Asia Pacific markets traded mixed on Monday as Brexit developments over the weekend created further uncertainty over the United Kingdom's impending departure from the European Union.
In Japan, the Nikkei 225 rose 0.25% to 22,548.90 while the Topix index added 0.41% to 1,628.60.
Mainland Chinese shares traded down: The Shanghai composite closed near flat, the Shenzhen composite declined 0.11% to 1,614.87 and the Shenzhen component advanced 0.21% to 9,553.57.
In Hong Kong, the Hang Seng index traded near flat in later-afternoon trade.
Overall, MSCI's broadest index of Asia shares outside Japan rose 0.28%.
"Global markets and political events appear to be in the "half-full" mode, whereby outcomes are not altogether dire; even if some degree of uncertainty and risks linger," Vishnu Varathan, head of economics and strategy at Mizuho Bank, wrote in a morning note.
U.K. Prime Minister Boris Johnson was thwarted by a cross-party group of politicians in Parliament who voted to postpone the "meaningful vote" on his new Brexit deal. That forced Johnson to ask Brussels for an extension to the current October 31 departure deadline, but EU leaders don't necessarily have to accept it.
This week, the British government will present the full Withdrawal Agreement Bill to try and pass it through both the upper and lower houses of Parliament. A decisive vote by lawmakers would likely come later in the week.
The pound "is likely to remain somewhat volatile, but supported, because it appears the chances of a hard (no deal) Brexit are very slim, and either another Brexit delay, or the ratification of the new Withdrawal Agreement in the U.K. House of Commons, will occur this week," currency strategists at the Commonwealth Bank of Australia wrote in a morning note.
The British pound changed hands at $1.2914, climbing from an earlier level around $1.2873 but lower than its previous close at $1.2971.
Elsewhere, the U.S. and China made 'substantial progress' at trade talks, according to Chinese Vice Premier Liu He, Reuters reported. After reaching a partial trade deal earlier this month, Beijing and Washington are working to pen a written agreement.
Both sides have applied tariffs on billions of dollars worth of each other's products, which have roiled global markets, created business uncertainty and dented economic outlooks around the world. China said last week its economy grew by 6% on-year in the third quarter, which is believed to be the slowest GDP gain for the country in at least 27.5 years.
"US-China trade tensions are weighing on China's manufacturing and export sectors while Beijing's measured fiscal and monetary stimulus are only an offsetting force," Rodrigo Catril, a senior foreign-exchange strategist at the National Australia Bank, wrote in a morning note.

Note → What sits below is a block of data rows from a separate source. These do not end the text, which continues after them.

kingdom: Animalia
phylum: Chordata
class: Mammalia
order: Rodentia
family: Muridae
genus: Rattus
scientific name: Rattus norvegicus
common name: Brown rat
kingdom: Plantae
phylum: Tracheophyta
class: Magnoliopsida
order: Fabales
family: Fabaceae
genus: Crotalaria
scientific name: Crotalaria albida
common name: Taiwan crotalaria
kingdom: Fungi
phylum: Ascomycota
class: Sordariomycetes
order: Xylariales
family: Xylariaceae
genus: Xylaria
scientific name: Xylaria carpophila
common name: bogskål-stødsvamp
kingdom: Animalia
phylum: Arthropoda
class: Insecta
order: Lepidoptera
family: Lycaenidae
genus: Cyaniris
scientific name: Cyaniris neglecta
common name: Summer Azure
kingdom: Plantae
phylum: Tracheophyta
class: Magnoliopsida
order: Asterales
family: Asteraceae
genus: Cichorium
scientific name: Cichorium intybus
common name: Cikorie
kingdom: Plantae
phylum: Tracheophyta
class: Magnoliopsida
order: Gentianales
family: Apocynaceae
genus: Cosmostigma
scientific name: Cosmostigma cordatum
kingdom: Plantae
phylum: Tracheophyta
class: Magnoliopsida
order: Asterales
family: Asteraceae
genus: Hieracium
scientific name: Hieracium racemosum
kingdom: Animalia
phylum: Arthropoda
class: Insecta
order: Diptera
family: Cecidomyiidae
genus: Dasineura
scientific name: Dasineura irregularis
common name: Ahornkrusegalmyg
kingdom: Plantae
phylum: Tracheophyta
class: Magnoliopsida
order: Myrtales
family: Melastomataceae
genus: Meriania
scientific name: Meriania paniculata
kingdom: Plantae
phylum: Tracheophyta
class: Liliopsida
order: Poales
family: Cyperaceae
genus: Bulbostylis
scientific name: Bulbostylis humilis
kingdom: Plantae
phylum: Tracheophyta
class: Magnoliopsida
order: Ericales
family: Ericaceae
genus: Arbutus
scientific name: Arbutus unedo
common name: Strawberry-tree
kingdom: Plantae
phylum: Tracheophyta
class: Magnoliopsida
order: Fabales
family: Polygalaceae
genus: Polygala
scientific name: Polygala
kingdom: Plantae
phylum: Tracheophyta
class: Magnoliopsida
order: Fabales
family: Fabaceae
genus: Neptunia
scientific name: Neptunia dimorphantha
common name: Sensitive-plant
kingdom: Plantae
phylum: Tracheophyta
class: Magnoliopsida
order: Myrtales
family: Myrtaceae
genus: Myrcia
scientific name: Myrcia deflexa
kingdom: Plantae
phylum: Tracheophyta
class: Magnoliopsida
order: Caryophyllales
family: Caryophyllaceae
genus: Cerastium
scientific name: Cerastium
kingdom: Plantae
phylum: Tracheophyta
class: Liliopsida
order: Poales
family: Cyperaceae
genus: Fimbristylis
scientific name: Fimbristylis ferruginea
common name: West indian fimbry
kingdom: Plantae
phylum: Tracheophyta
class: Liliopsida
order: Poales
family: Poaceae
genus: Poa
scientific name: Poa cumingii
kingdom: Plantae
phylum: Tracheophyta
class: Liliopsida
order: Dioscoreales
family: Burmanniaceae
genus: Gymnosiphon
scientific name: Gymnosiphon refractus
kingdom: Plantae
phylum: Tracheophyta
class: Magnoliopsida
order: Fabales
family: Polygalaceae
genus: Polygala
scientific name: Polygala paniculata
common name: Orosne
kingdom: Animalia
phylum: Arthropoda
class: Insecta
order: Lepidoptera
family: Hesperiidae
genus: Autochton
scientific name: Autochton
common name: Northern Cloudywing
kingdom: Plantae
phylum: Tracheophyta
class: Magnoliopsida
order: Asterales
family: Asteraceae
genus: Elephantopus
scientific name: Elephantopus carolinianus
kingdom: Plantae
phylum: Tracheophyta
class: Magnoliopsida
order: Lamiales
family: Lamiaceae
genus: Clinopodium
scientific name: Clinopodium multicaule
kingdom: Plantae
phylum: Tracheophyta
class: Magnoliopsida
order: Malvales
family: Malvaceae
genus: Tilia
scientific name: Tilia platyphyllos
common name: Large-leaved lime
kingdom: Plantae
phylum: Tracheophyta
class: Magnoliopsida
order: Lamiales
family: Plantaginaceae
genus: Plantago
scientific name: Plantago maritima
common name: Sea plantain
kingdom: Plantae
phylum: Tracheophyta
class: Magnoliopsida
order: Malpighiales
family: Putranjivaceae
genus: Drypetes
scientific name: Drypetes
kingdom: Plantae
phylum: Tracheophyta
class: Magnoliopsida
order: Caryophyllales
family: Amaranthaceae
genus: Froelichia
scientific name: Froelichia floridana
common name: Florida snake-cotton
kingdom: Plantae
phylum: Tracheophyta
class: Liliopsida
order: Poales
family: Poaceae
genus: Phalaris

"China's economic growth is slowing as officials have one eye on US tensions while at the same time they strive to tidy up the financial system and limit excessive credit growth," Catril said, adding if U.S. tariffs are not removed, "further economic slowdown looks likely."
The U.S. dollar traded at 97.343 against a basket of its peers, dropping from levels near 97.400.
Oil prices were mostly up by Monday afternoon during Asian hours. U.S. crude erased earlier losses to trade up 0.19% to $53.88 per barrel while global benchmark Brent reversed declined to trade near flat at $59.44.
The main factor that has pulled demand and demand projections down in the oil market is the U.S.-China trade war, according to Vandana Hari, founder of Vanda Insights.
"The bottom line for me, and for people watching the oil markets, is 'Are the tariffs going to be removed anytime soon?' The answer to that is no," she told CNBC's "Street Signs" on Monday. "If they aren't removed, I really don't see how the headwinds, which are causing all this demand growth slowdown, will go away."